COUNTY AGENT GUY
Autumn would be a much more enjoyable season if we didn’t know that it’s followed directly by winter.
Fall comes with a wondrous palette of colors, the trees putting on their annual pyrotechnic display of scarlet and gold. Thanks to teenagers who went overboard with their hair tinting efforts, school bus stops often sport a vivid constellation of colors that cannot be found in nature.
There are also the aromas of autumn – the smell of ripening corn and soybeans, the tang of freshly chopped silage. Nothing says “fall in the country” like the aromatic bouquet that arises from a steaming heap of fermenting fodder.
The biggest event of autumn is harvest. All spring and throughout summer, we fretted about our crops.
Most of our worries regarded things we couldn’t control: Has it been too hot, or are we short on heat units? Has it been too dry, or should we seriously consider building an ark? Did I plant during the appropriate lunar phase? If not, is it too late to go out to the field and moon my crops?
Following a spring and summer spent anguishing over these and other issues, our garden turned out mostly average. Which is plenty good as far as I’m concerned; slap a “C” on my report card and I’m a happy camper.

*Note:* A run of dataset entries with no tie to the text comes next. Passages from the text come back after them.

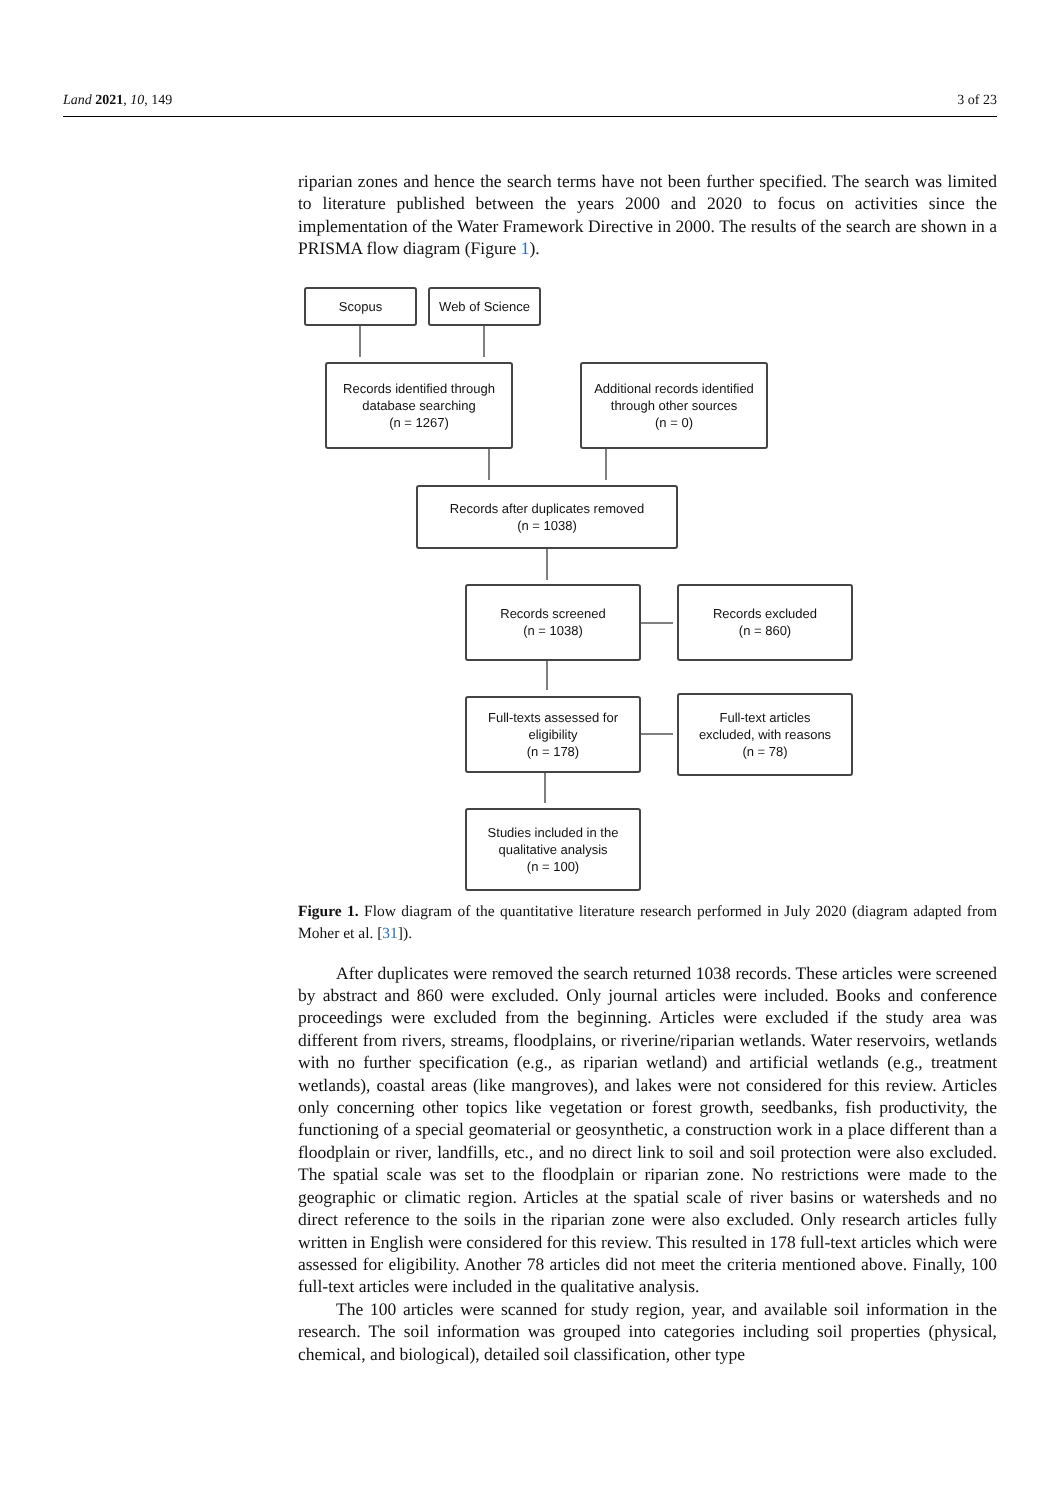Land 2021, 10, 149 3 of 23
riparian zones and hence the search terms have not been further specified. The search was limited to literature published between the years 2000 and 2020 to focus on activities since the implementation of the Water Framework Directive in 2000. The results of the search are shown in a PRISMA flow diagram (Figure 1).
Scopus Web of Science
Records identified through
database searching
(n = 1267)
Additional records identified
through other sources
(n = 0)
Records after duplicates removed
(n = 1038)
Records screened
(n = 1038)
Records excluded
(n = 860)
Full-texts assessed for
eligibility
(n = 178)
Full-text articles
excluded, with reasons
(n = 78)
Studies included in the
qualitative analysis
(n = 100)
Figure 1. Flow diagram of the quantitative literature research performed in July 2020 (diagram adapted from Moher et al. [31]).
After duplicates were removed the search returned 1038 records. These articles were screened by abstract and 860 were excluded. Only journal articles were included. Books and conference proceedings were excluded from the beginning. Articles were excluded if the study area was different from rivers, streams, floodplains, or riverine/riparian wetlands. Water reservoirs, wetlands with no further specification (e.g., as riparian wetland) and artificial wetlands (e.g., treatment wetlands), coastal areas (like mangroves), and lakes were not considered for this review. Articles only concerning other topics like vegetation or forest growth, seedbanks, fish productivity, the functioning of a special geomaterial or geosynthetic, a construction work in a place different than a floodplain or river, landfills, etc., and no direct link to soil and soil protection were also excluded. The spatial scale was set to the floodplain or riparian zone. No restrictions were made to the geographic or climatic region. Articles at the spatial scale of river basins or watersheds and no direct reference to the soils in the riparian zone were also excluded. Only research articles fully written in English were considered for this review. This resulted in 178 full-text articles which were assessed for eligibility. Another 78 articles did not meet the criteria mentioned above. Finally, 100 full-text articles were included in the qualitative analysis.
The 100 articles were scanned for study region, year, and available soil information in the research. The soil information was grouped into categories including soil properties (physical, chemical, and biological), detailed soil classification, other type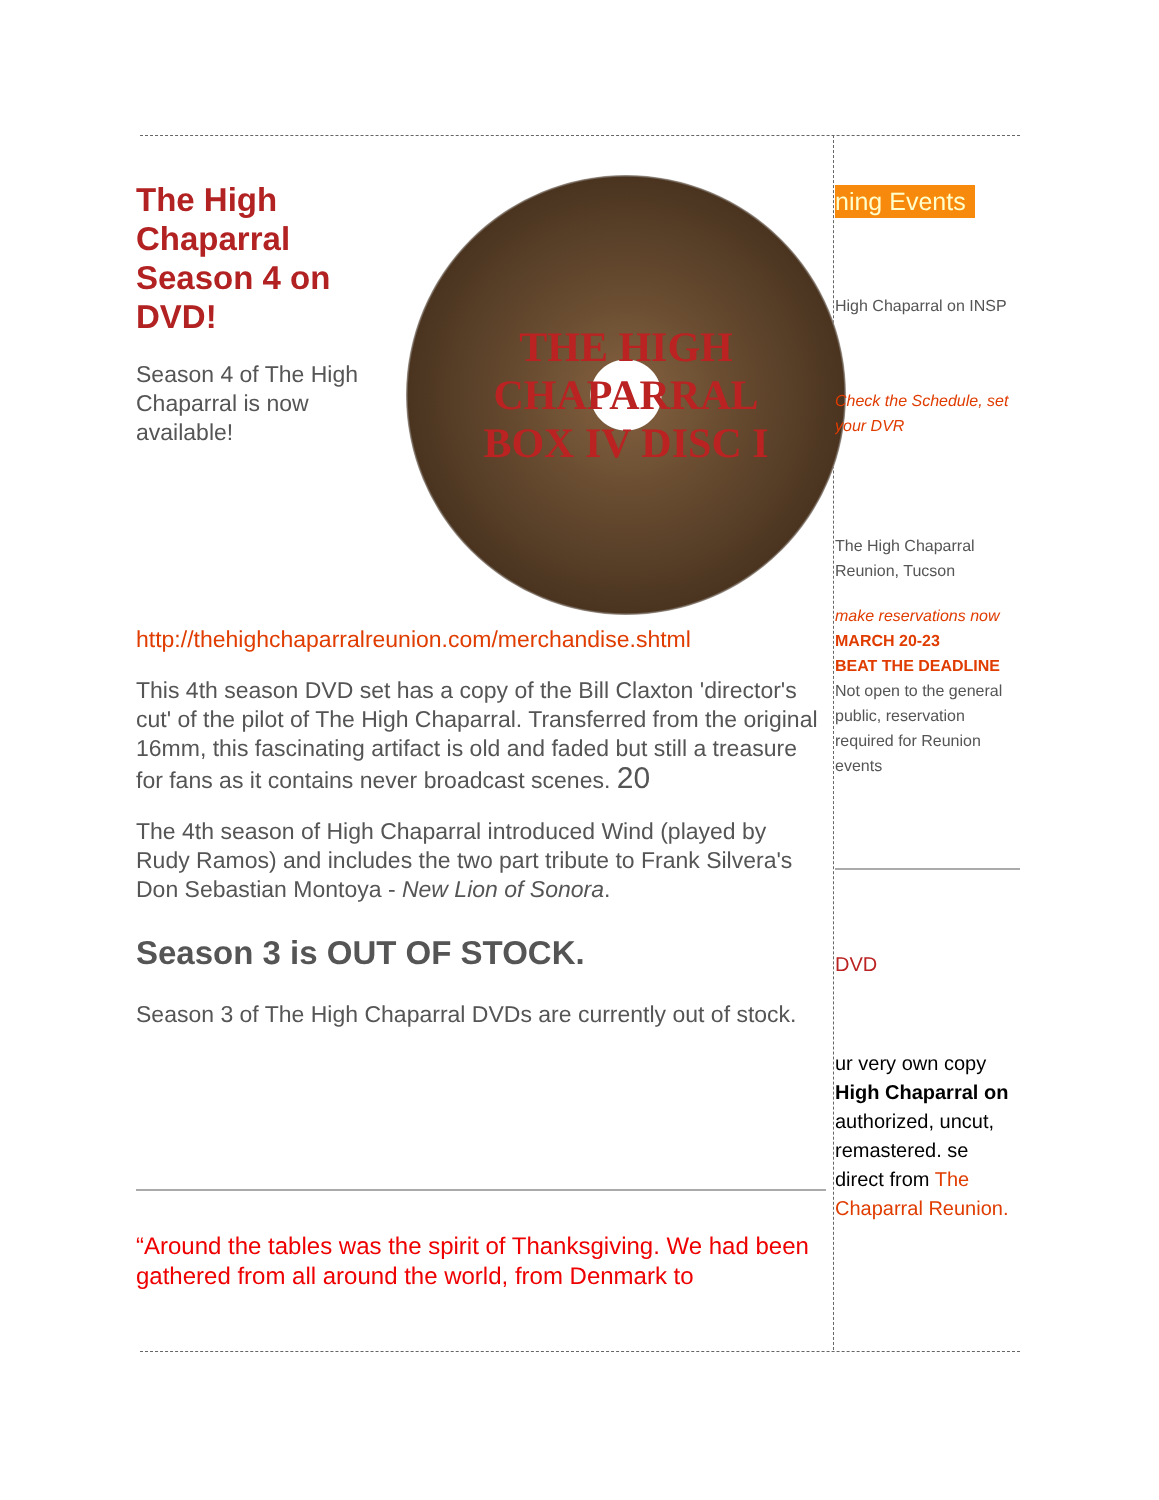THE HIGH CHAPARRAL
BOX IV DISC I
The High Chaparral Season 4 on DVD!
Season 4 of The High Chaparral is now available! http://thehighchaparralreunion.com/merchandise.shtml
This 4th season DVD set has a copy of the Bill Claxton 'director's cut' of the pilot of The High Chaparral. Transferred from the original 16mm, this fascinating artifact is old and faded but still a treasure for fans as it contains never broadcast scenes. 20
The 4th season of High Chaparral introduced Wind (played by Rudy Ramos) and includes the two part tribute to Frank Silvera's Don Sebastian Montoya - New Lion of Sonora.
Season 3 is OUT OF STOCK.
Season 3 of The High Chaparral DVDs are currently out of stock.
“Around the tables was the spirit of Thanksgiving. We had been gathered from all around the world, from Denmark to
ning Events
High Chaparral on INSP
Check the Schedule, set your DVR
The High Chaparral Reunion, Tucson
make reservations now
MARCH 20-23
BEAT THE DEADLINE
Not open to the general public, reservation required for Reunion events
DVD
ur very own copy High Chaparral on authorized, uncut, remastered. se direct from The Chaparral Reunion.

After all these years, I’m still learning about gardening. For instance, once it gets going, a single cucumber plant can easily satisfy all the fresh cucumber needs of a small village. It’s just my wife and me at our house, so planting four cucumbers was a huge logistical error. I hope our chickens enjoyed all those fresh cukes.
Another lesson relearned was that no matter how big your dog might be, he will never be able to keep the raccoons out of the sweet corn patch. Our golden retriever, Sandy, is probably the friendliest pooch on the planet. The sweet corn never stood a chance.
And tomatoes never ripen as quickly as you want. Last winter we would have sold our souls for some garden-fresh tomatoes, so I planted half a dozen plants. The tomatoes began to ripen in mass quantities only recently and now we would sell our souls to be rid of our tomato surplus.
I have learned once again that I have a particular knack for growing pumpkins. Or maybe they are just particularly easy to grow.
My interest in pumpkins began when I was a little kid. I had visions of breeding the Great Pumpkin and selling it for big bucks at my roadside stand. I soon learned several things: a.) developing a line of pumpkins takes years and is certainly not a get-rich-quick scheme, and b.) it’s difficult to sell produce if your roadside stand is located on a gravel road in the middle of nowhere, and c.) pumpkins are extremely promiscuous and will interbreed with any member of the gourd family, including Gordon Ramsey.
This year’s pumpkin and gourd crop was embarrassingly bountiful. The weird thing is, I recall planting just 10 seeds back in May. Those few seeds somehow managed to turn an overwhelming percentage of our garden into a tangled mass of vines that closely resembled a jungle.
Pumpkin harvest arrived and we faced a familiar question: now that we have grown this stuff, what do we do with it all?
I have perhaps the worst business model ever conceived, because we give our pumpkins and gourds away. Friends, family, neighbors and business associates have borne the brunt of our chronic pumpkin oversupply.
Usually when we deliver pumpkins, the victims, err, the lucky recipients aren’t at home. Who left all these pumpkins and gourds on our front steps? It looks like we were visited by the pumpkin fairy.
The title Pumpkin Fairy is my wife’s invention. Were it up to me, my moniker would be “The Mysterious Masked Macho Pumpkin Distributor.”
I must admit that Pumpkin Fairy is much more succinct and is probably a better handle. And the cape and the mask she got for me are pretty cool. I also like the magic wand with the miniature pumpkin at the tip.
But there is no way – no way- that I’m going to don those bright orange leotards that have the letters “PF” emblazoned across the front.
“C’mon!” said my wife. “Be a sport. If you put on the outfit, people will see the PF and know that you’re the pumpkin fairy.”
“Maybe,” I replied. “But I can imagine several other things that PF could stand for. Pretty foolish, for example.”
Come to think of it, there are a lot of good things to be said about wintertime.